Seçimlerde büyük bir oy patlaması yaşaması, hatta ilk parti konumuna gelmesi beklenen Yeşiller, başbakan adayını gelecek hafta Pazartesi günü açıklayacak. Almanya tarihinde
ilk kez başbakan çıkarma şansı yakalayan Yeşiller’in adayının, eş başkanlar Annalena Baerbock ve Robert Habeck ikilisinden hangisi olacağını delegeler belirleyecek. Ancak Yeşiller’in parti kullarına göre, öncelik kadın siyasetçilerde olduğu için, Annalena Baerbock’un başbakan adayı gösterilmesi olasılığı çok daha yüksek. Yapılan kamuoyu araştırmalarına göre, Yeşiller’in oy oranı yüzde 23’le, yüzde 25 civarında seyreden Birllik Partileri’nin hemen arkasında.
AfD seçim programını belirledi
Öte yandan Alman siyasetinin aykırı politik partisi Almanya için Alternatif (AfD), geride kalan haftasonunda yapılan bir kurultayda seçim programını belirledi. AfD’nin aşırı sağcı kanadının ağırlığının hissedildiği programda, Almanya’da yaşayan göçmenler, sığınmacılar, yabancılar ve özellikle de Müslümanlar "ülkedeki sorunların başlıca nedeni" olarak tanımlanıyor. Başbakan Angela Merkel döneminde, 2015’de sınırların açılması sonrasında, ülkeye yüzbinlerce göçmenin "yasal olmayan" bir şekilde girdiği ve o zamandan bu yana ülkenin sosyal sisteminin dengesini yitirdiği, işsizliği arttığı, adli olayların rekor kırdığı, eğitim sistemin çöktüğü ve ev bulmanın çok zorlaştığı iddia ediliyor. AfD, ülkedeki sığınmacıların aile birleşiminin engellenmesini ve bundan sonra yeni göçe izin verilmeyerek, sadece "kültürel ve dini olarak Alman toplumunun değerlerine uyabilecek" yabancıların ülkeye taşınmalarına izin verilmesini istiyor. İslam’ın Almanya’nın temel değerleriyle uyuşmadığı ve minareli camilerin de engellenmesi gerektiği ifade edilen programda, yurtdışından gelecek parasal yardımla Almanya’da cami yapılmasının da önlenmesi talep ediliyor.

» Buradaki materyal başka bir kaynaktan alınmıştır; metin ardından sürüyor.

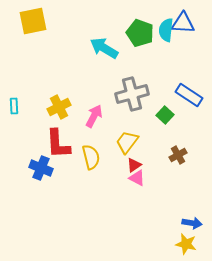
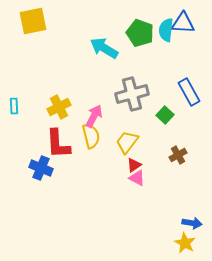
blue rectangle: moved 3 px up; rotated 28 degrees clockwise
yellow semicircle: moved 21 px up
yellow star: moved 1 px left, 1 px up; rotated 15 degrees clockwise
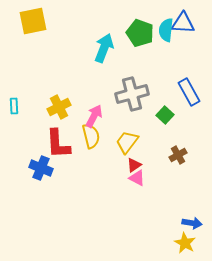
cyan arrow: rotated 80 degrees clockwise
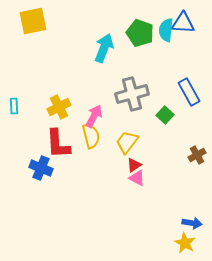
brown cross: moved 19 px right
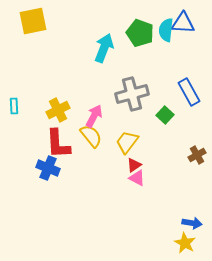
yellow cross: moved 1 px left, 3 px down
yellow semicircle: rotated 25 degrees counterclockwise
blue cross: moved 7 px right
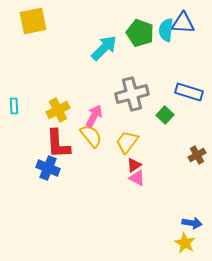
cyan arrow: rotated 24 degrees clockwise
blue rectangle: rotated 44 degrees counterclockwise
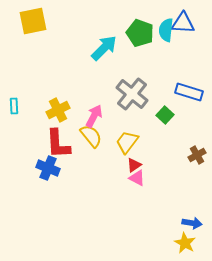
gray cross: rotated 36 degrees counterclockwise
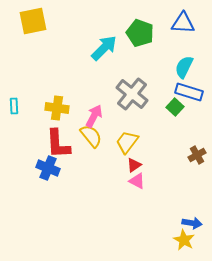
cyan semicircle: moved 18 px right, 37 px down; rotated 20 degrees clockwise
yellow cross: moved 1 px left, 2 px up; rotated 35 degrees clockwise
green square: moved 10 px right, 8 px up
pink triangle: moved 3 px down
yellow star: moved 1 px left, 3 px up
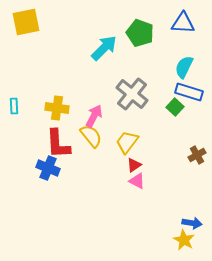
yellow square: moved 7 px left, 1 px down
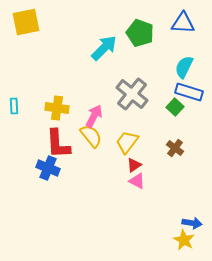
brown cross: moved 22 px left, 7 px up; rotated 24 degrees counterclockwise
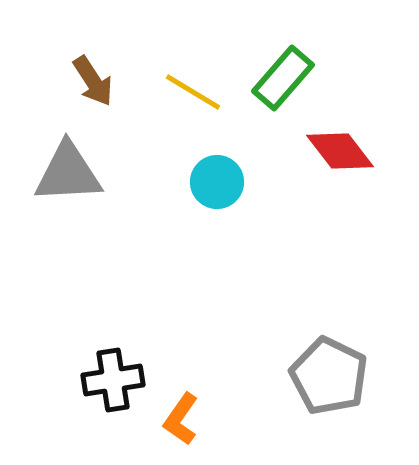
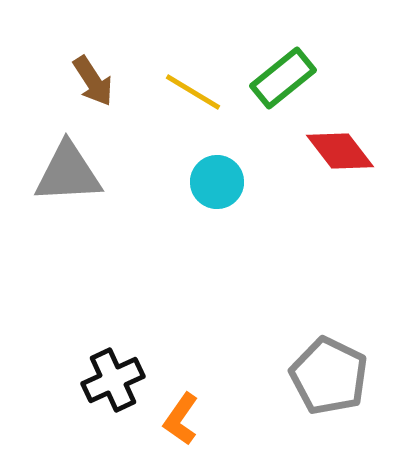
green rectangle: rotated 10 degrees clockwise
black cross: rotated 16 degrees counterclockwise
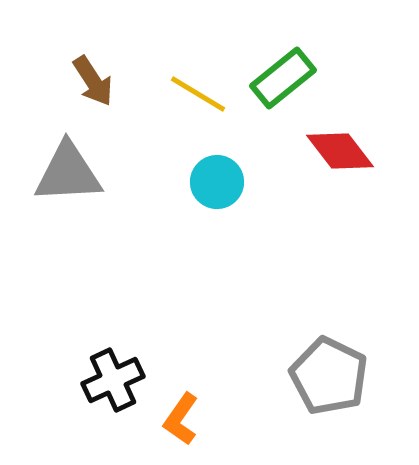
yellow line: moved 5 px right, 2 px down
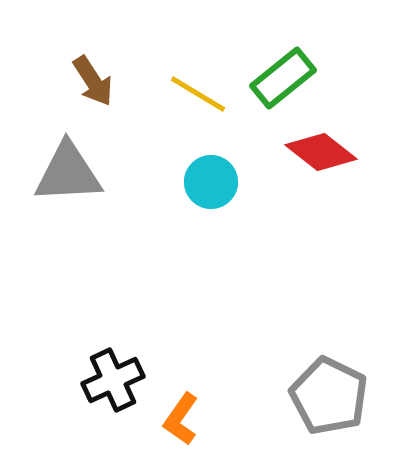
red diamond: moved 19 px left, 1 px down; rotated 14 degrees counterclockwise
cyan circle: moved 6 px left
gray pentagon: moved 20 px down
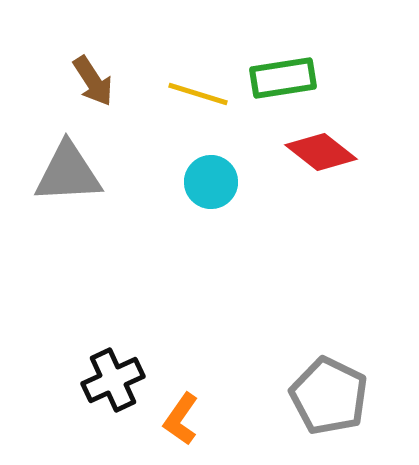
green rectangle: rotated 30 degrees clockwise
yellow line: rotated 14 degrees counterclockwise
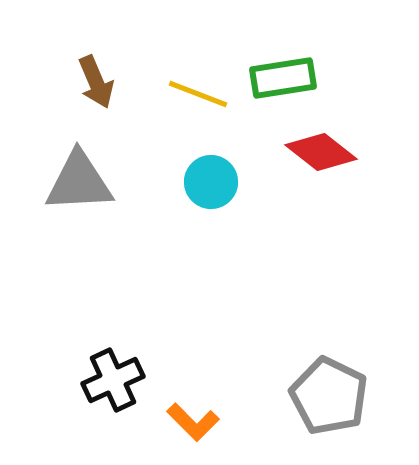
brown arrow: moved 3 px right, 1 px down; rotated 10 degrees clockwise
yellow line: rotated 4 degrees clockwise
gray triangle: moved 11 px right, 9 px down
orange L-shape: moved 12 px right, 3 px down; rotated 80 degrees counterclockwise
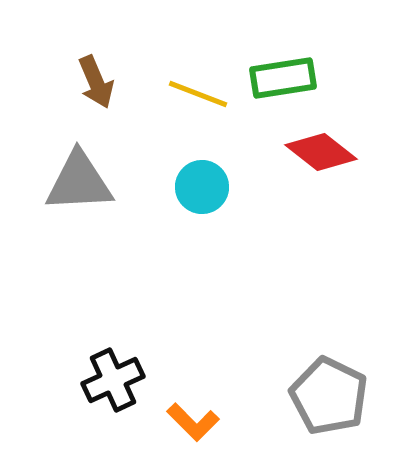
cyan circle: moved 9 px left, 5 px down
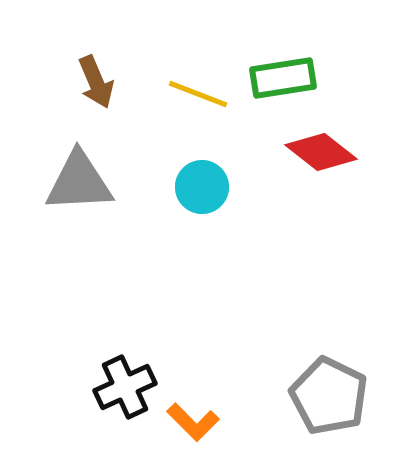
black cross: moved 12 px right, 7 px down
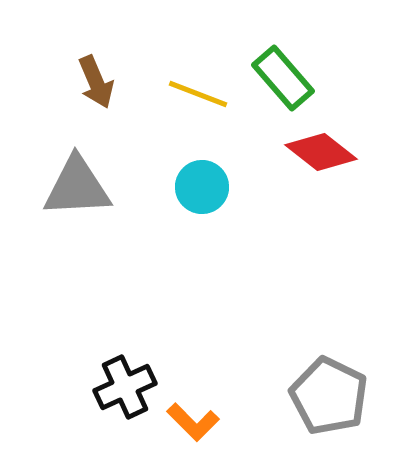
green rectangle: rotated 58 degrees clockwise
gray triangle: moved 2 px left, 5 px down
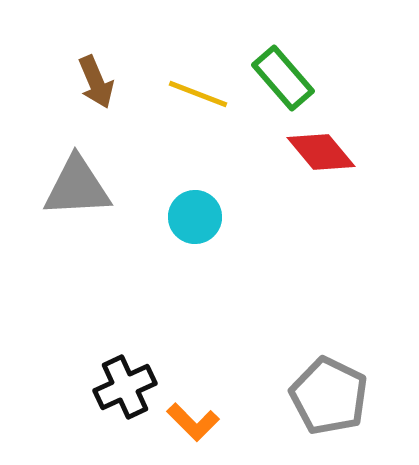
red diamond: rotated 12 degrees clockwise
cyan circle: moved 7 px left, 30 px down
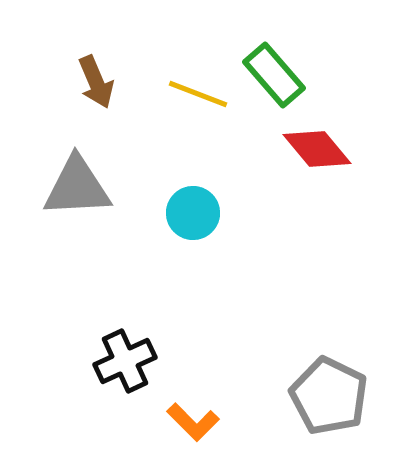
green rectangle: moved 9 px left, 3 px up
red diamond: moved 4 px left, 3 px up
cyan circle: moved 2 px left, 4 px up
black cross: moved 26 px up
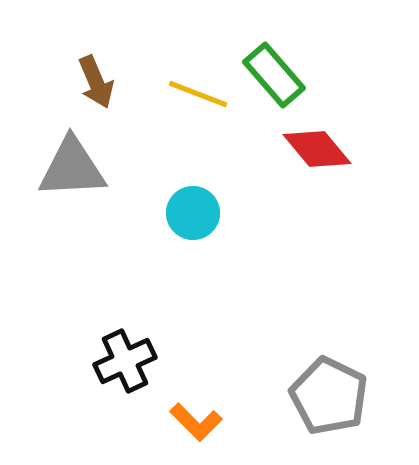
gray triangle: moved 5 px left, 19 px up
orange L-shape: moved 3 px right
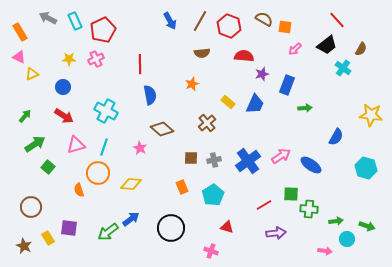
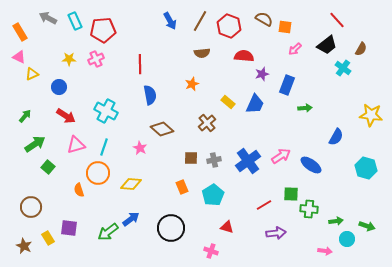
red pentagon at (103, 30): rotated 20 degrees clockwise
blue circle at (63, 87): moved 4 px left
red arrow at (64, 116): moved 2 px right
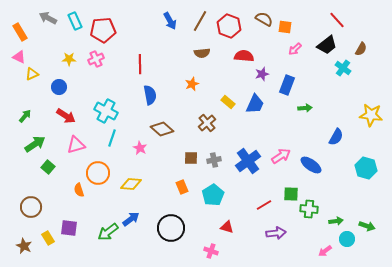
cyan line at (104, 147): moved 8 px right, 9 px up
pink arrow at (325, 251): rotated 136 degrees clockwise
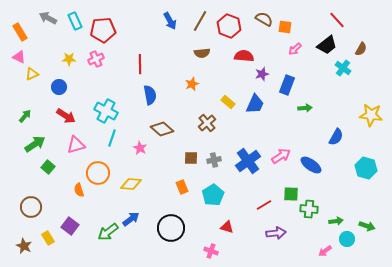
purple square at (69, 228): moved 1 px right, 2 px up; rotated 30 degrees clockwise
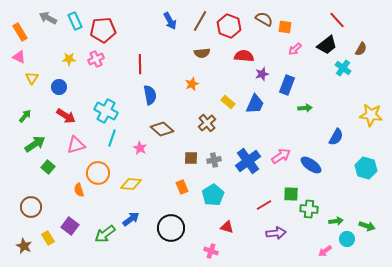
yellow triangle at (32, 74): moved 4 px down; rotated 32 degrees counterclockwise
green arrow at (108, 232): moved 3 px left, 2 px down
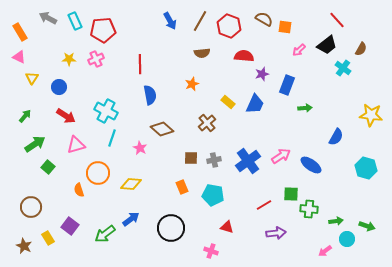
pink arrow at (295, 49): moved 4 px right, 1 px down
cyan pentagon at (213, 195): rotated 30 degrees counterclockwise
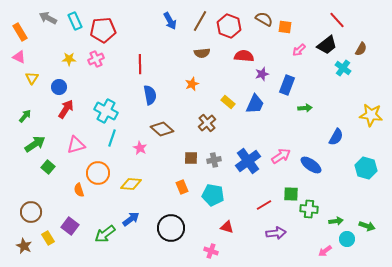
red arrow at (66, 116): moved 7 px up; rotated 90 degrees counterclockwise
brown circle at (31, 207): moved 5 px down
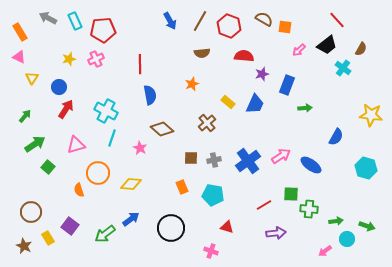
yellow star at (69, 59): rotated 16 degrees counterclockwise
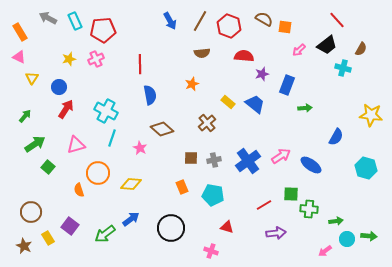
cyan cross at (343, 68): rotated 21 degrees counterclockwise
blue trapezoid at (255, 104): rotated 75 degrees counterclockwise
green arrow at (367, 226): moved 2 px right, 10 px down; rotated 14 degrees counterclockwise
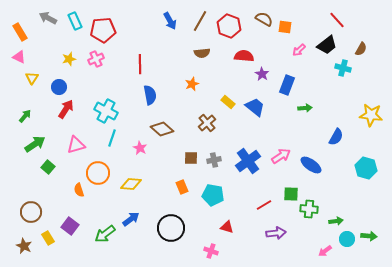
purple star at (262, 74): rotated 24 degrees counterclockwise
blue trapezoid at (255, 104): moved 3 px down
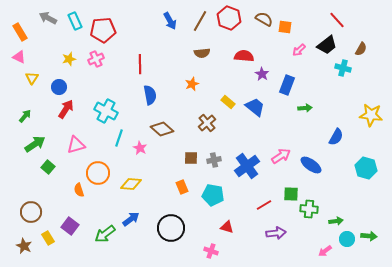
red hexagon at (229, 26): moved 8 px up
cyan line at (112, 138): moved 7 px right
blue cross at (248, 161): moved 1 px left, 5 px down
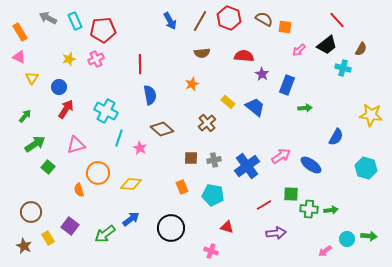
green arrow at (336, 221): moved 5 px left, 11 px up
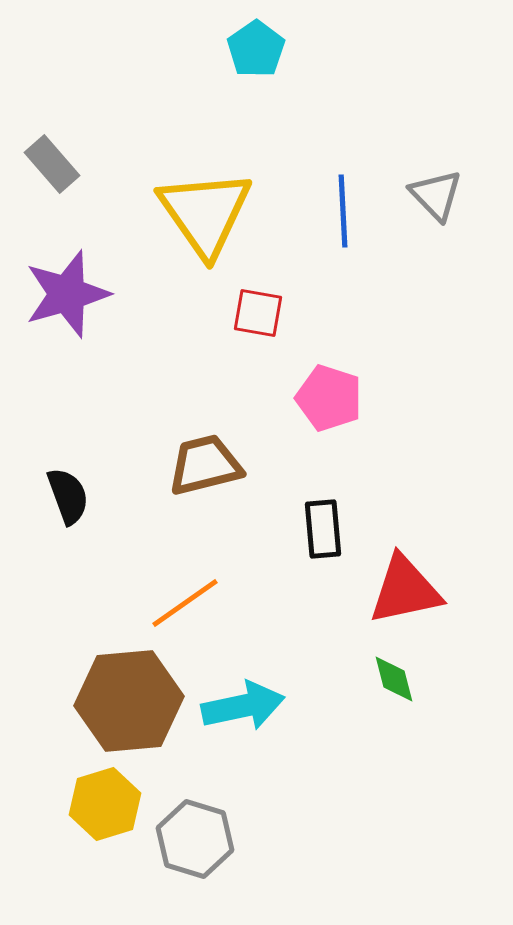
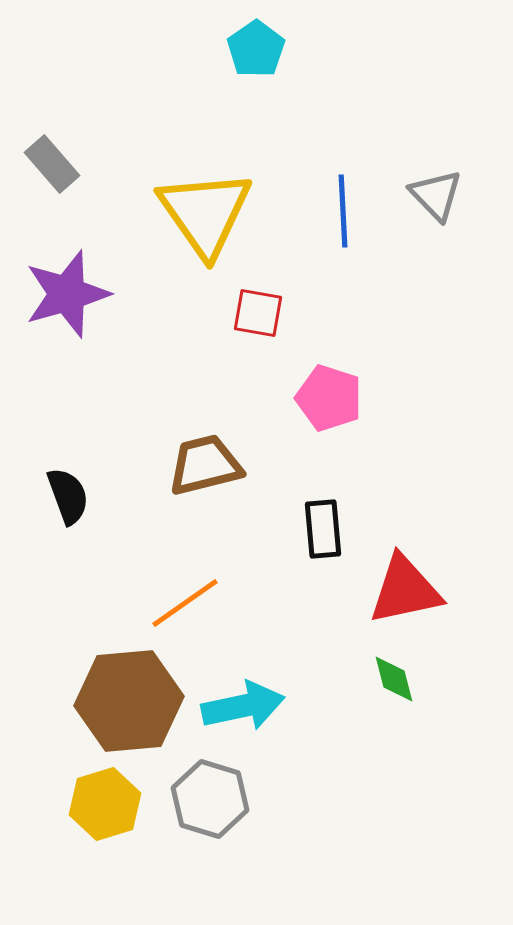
gray hexagon: moved 15 px right, 40 px up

Almanya için Alternatif Partisi, ayrıca ülkenin AB’den çıkması ve eski para birimi D-Mark’ın yeniden kullanıma alınması talepleri ile de seçime katılmayı hedefliyor. AfD, 2017’deki seçimde yüzde 13 oy oranı ile ana muhalefet partisi olarak Federal Meclis’e girmişti. Son zamanlarda parti içi çekişmeler nedeniyle kriz yaşayan AfD‘nin kamuoyu araştırmalarına göre oy oranı şu anda yüzde 11 civarında.